Bitcoin peer-to-peer (BTC) exchange HodlHodl failed when it seemed like a prankster used a SIM attack to make the seller believe he would get the money.

This episode was reported on June 2 by a Reddit user called Gandeloft. According to the victim, he wanted to pay off his Bitcoin savings with 0.1747 BTC, worth $ 1,677 at the time of printing. On the HodlHodl platform, he found a trader willing to offer 1,650 euros, or 1,848 dollars, for bitcoins. It appears to have been higher than the current market price at the time due to the surprising trend of bitcoin, which it has witnessed changed its profit in less than 24 hours.

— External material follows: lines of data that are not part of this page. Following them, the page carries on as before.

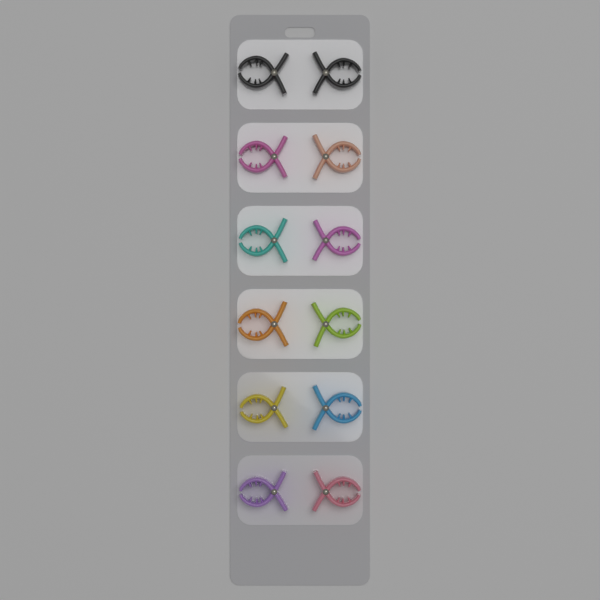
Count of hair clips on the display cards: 12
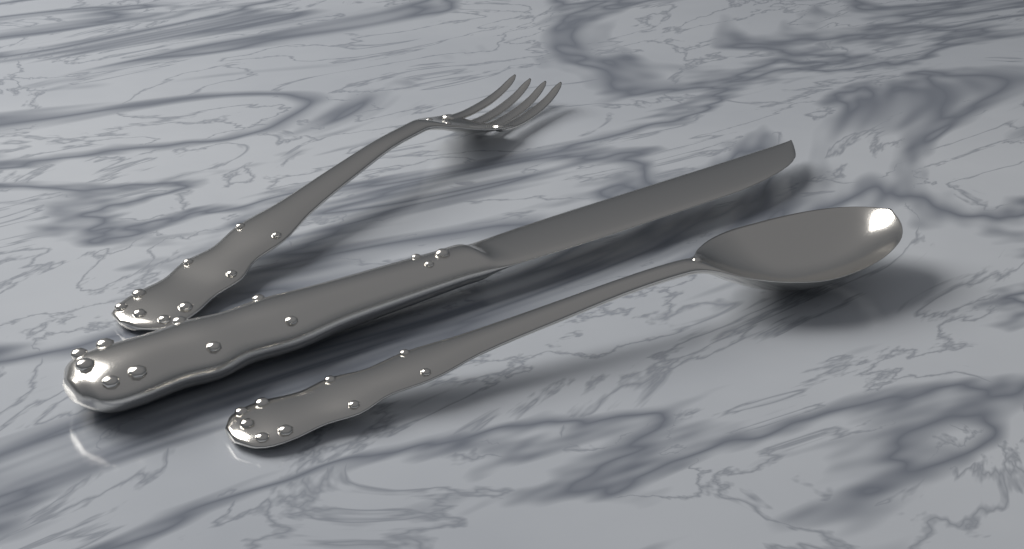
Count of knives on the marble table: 1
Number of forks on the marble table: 1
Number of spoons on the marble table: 1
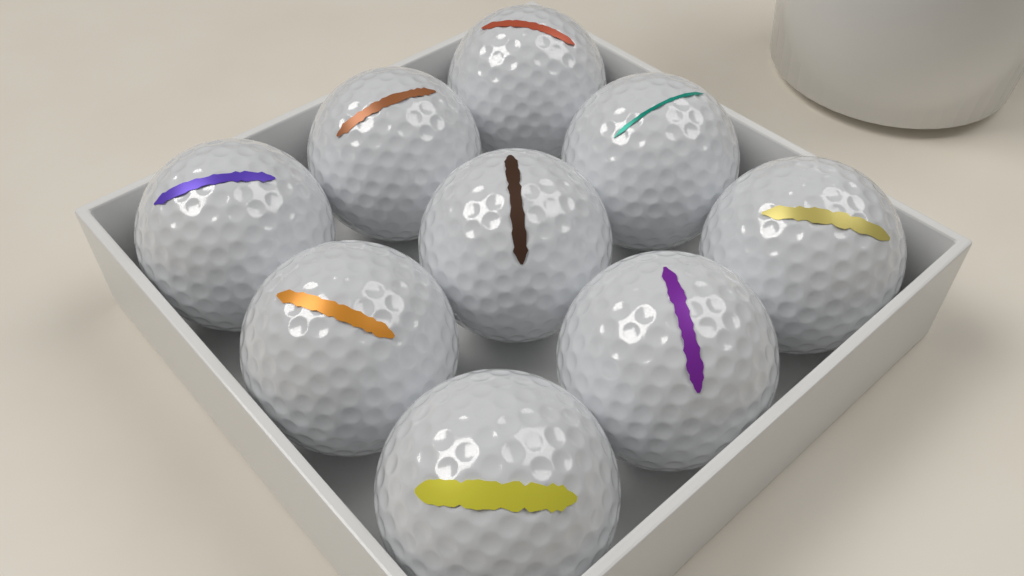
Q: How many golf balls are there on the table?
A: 9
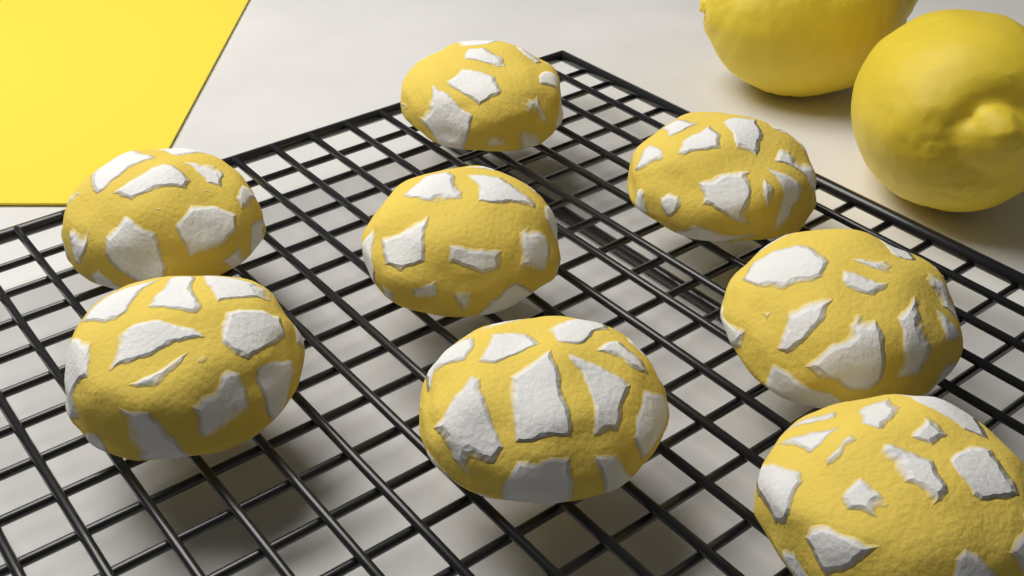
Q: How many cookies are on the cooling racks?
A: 8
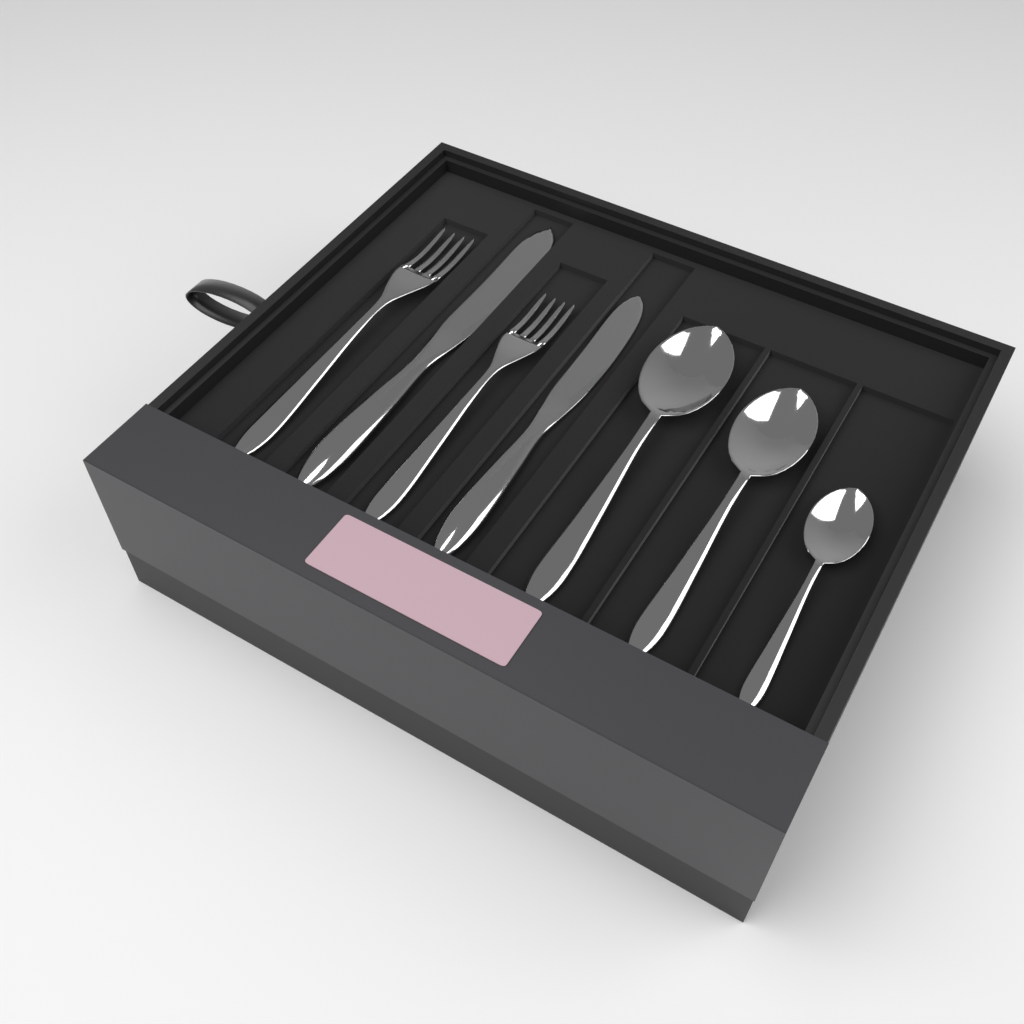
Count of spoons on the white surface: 3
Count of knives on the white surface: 2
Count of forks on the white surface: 2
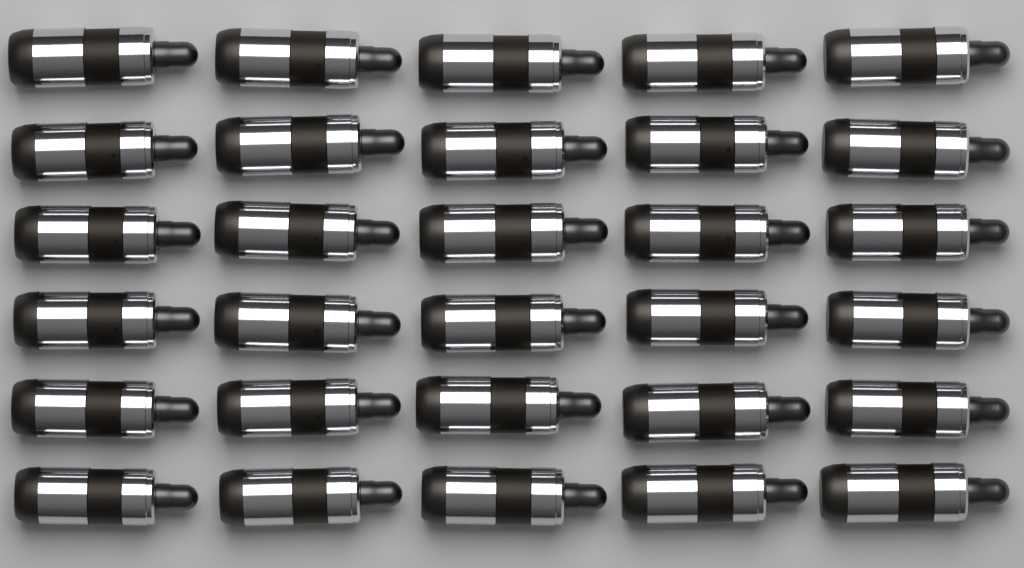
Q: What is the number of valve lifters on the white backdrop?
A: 30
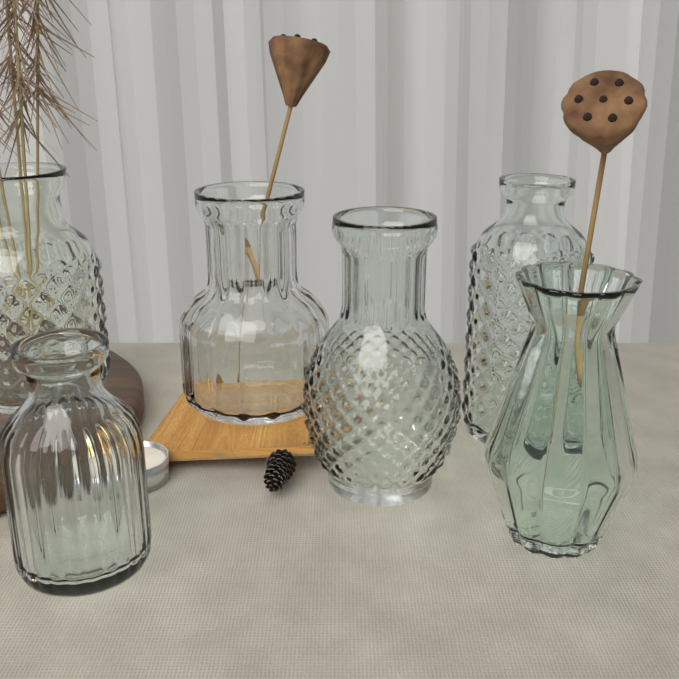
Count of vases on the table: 6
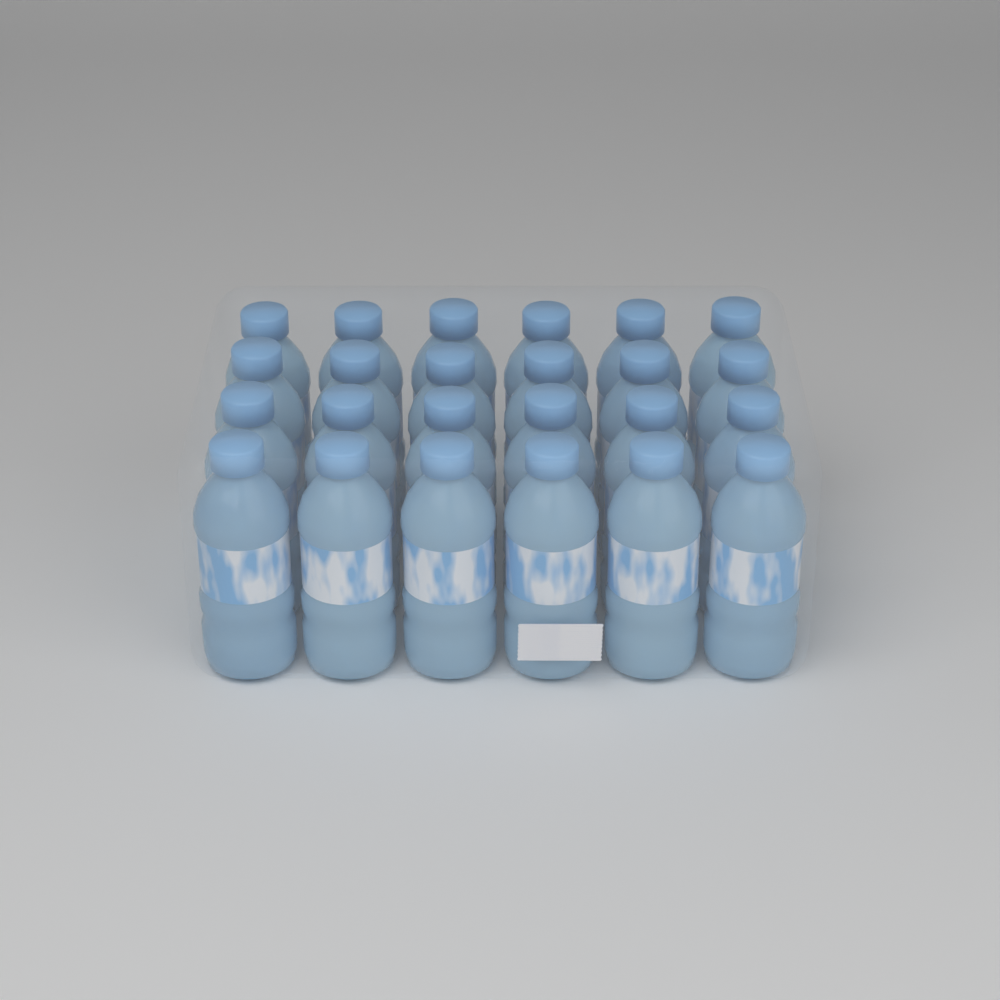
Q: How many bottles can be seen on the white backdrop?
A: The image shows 24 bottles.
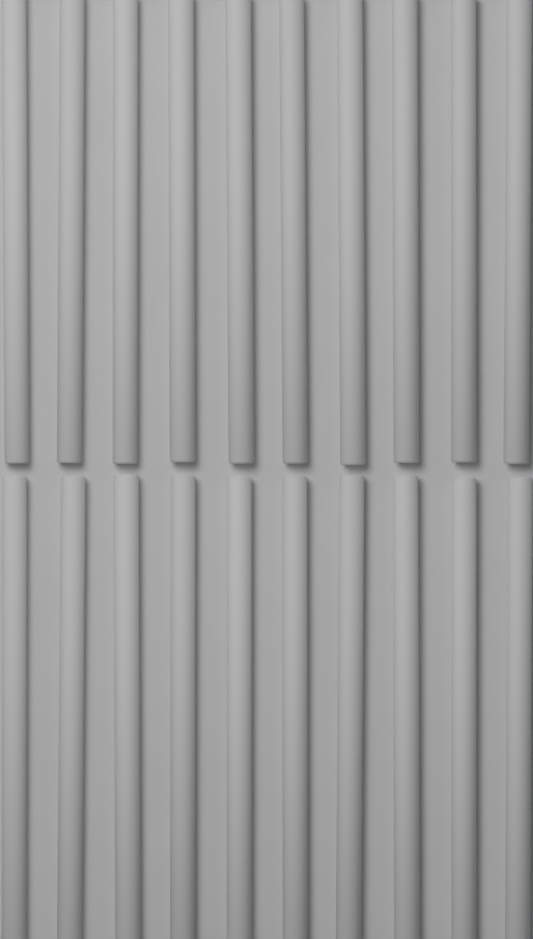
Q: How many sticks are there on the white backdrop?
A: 20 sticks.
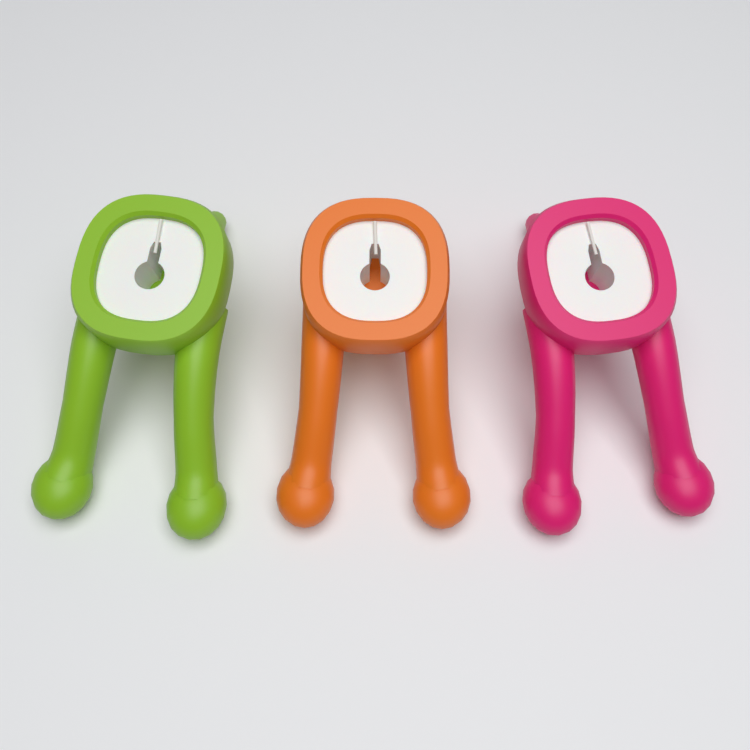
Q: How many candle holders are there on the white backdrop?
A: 3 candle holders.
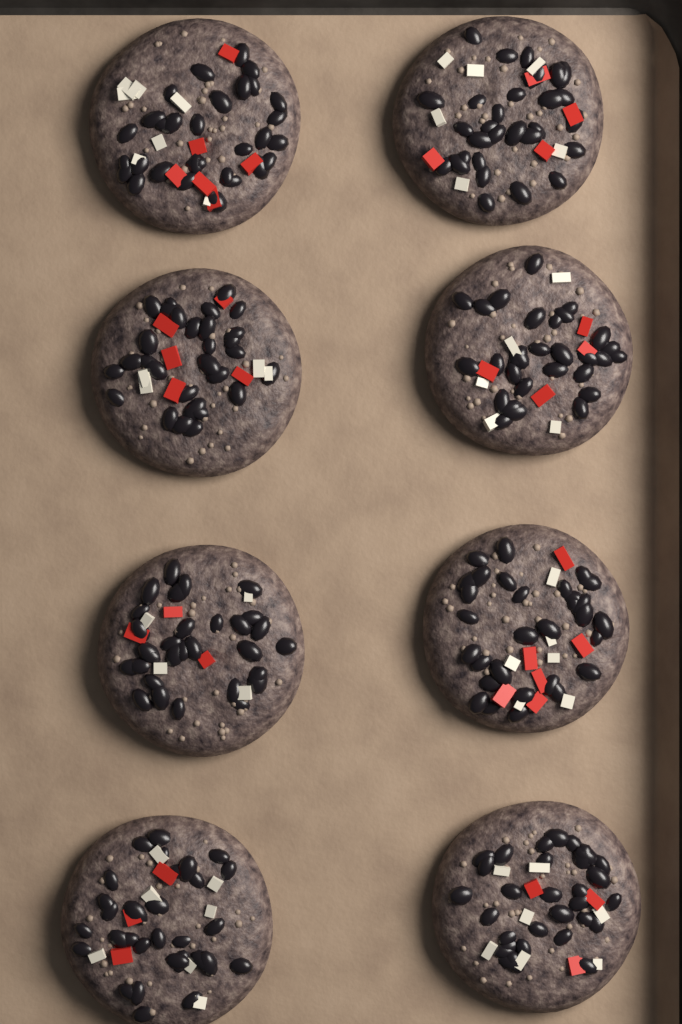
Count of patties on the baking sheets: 8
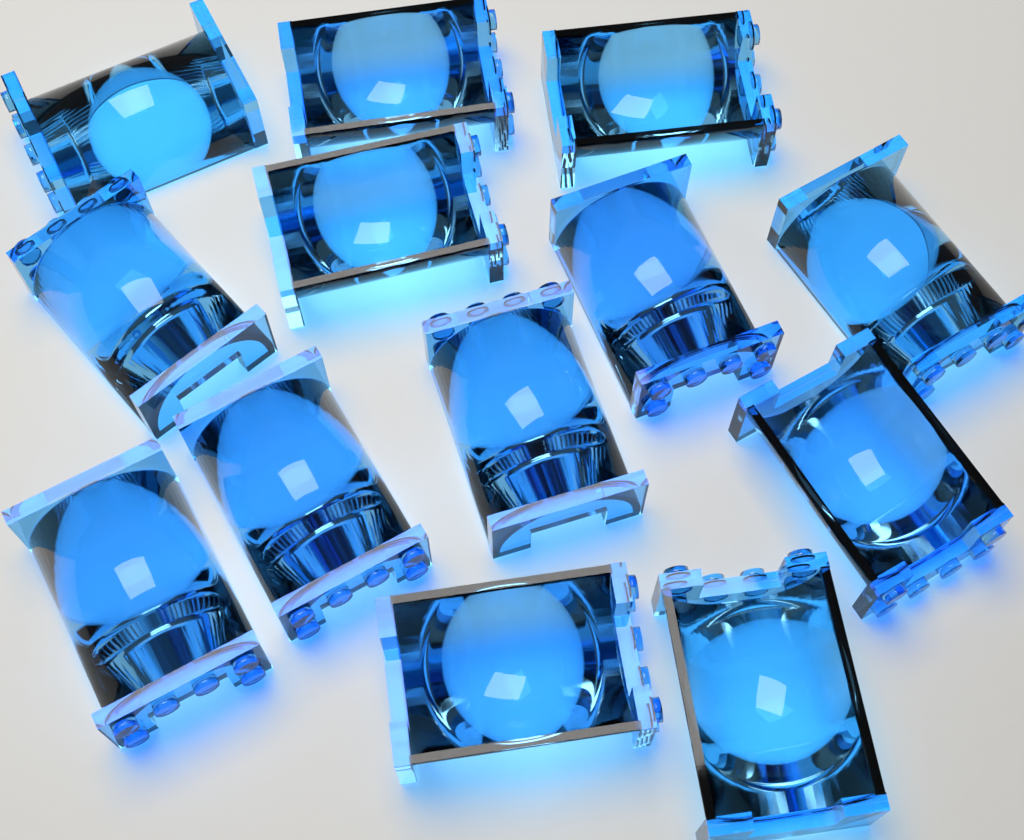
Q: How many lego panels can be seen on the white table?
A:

The buyer suggested using Revolut to locate the transaction and request the victim's phone number to pay. The victim then received a realistic text message, allegedly from Revolut, stating that the broadcast was pending review and would be deleted within a few hours due to “site differences”.

At first glance, the message came from the same identifier that sent the two-factor authentication codes, making them real. Until the user saw the funds in the Revolut app, the hustler successfully pushed the victim to release the BTC from the lock.

The victim told Cointelegraph that Revolut confirmed that there were no text messages from her, and that the HodlHodl trading platform refused to provide additional data that could help catch the criminal. According to the victim, the platform replied: “We do not provide information about our users. You can call your bank and find out all the details. But in this case, there were no traceable bank transactions.

Cointelegraph requested a comment from Revolut and HodlHodl, but did not receive an immediate response.

SIM attacks are becoming more and more common
It is generally easy to recognize phishing attacks, but the ability to impersonate official addresses can increase their credibility. The SIM card is relatively easy to fake and very difficult to detect, although details vary from country to country. However, carriers can understand the true origin of fake SMS.

Mobile networks are also vulnerable to a more serious attack called SIM card replacement. You can do this by tricking technical support by switching phone numbers with another provider, although there are several other methods.

BlockFi loan provider recently got a data leak when the employee's phone number was exchanged to access the internal records.

For many years, Exchange users have also experienced such attacks, with a prominent case leading to an estimated loss of $ 24 million as a result of the exchange of SIM cards on the AT&T network.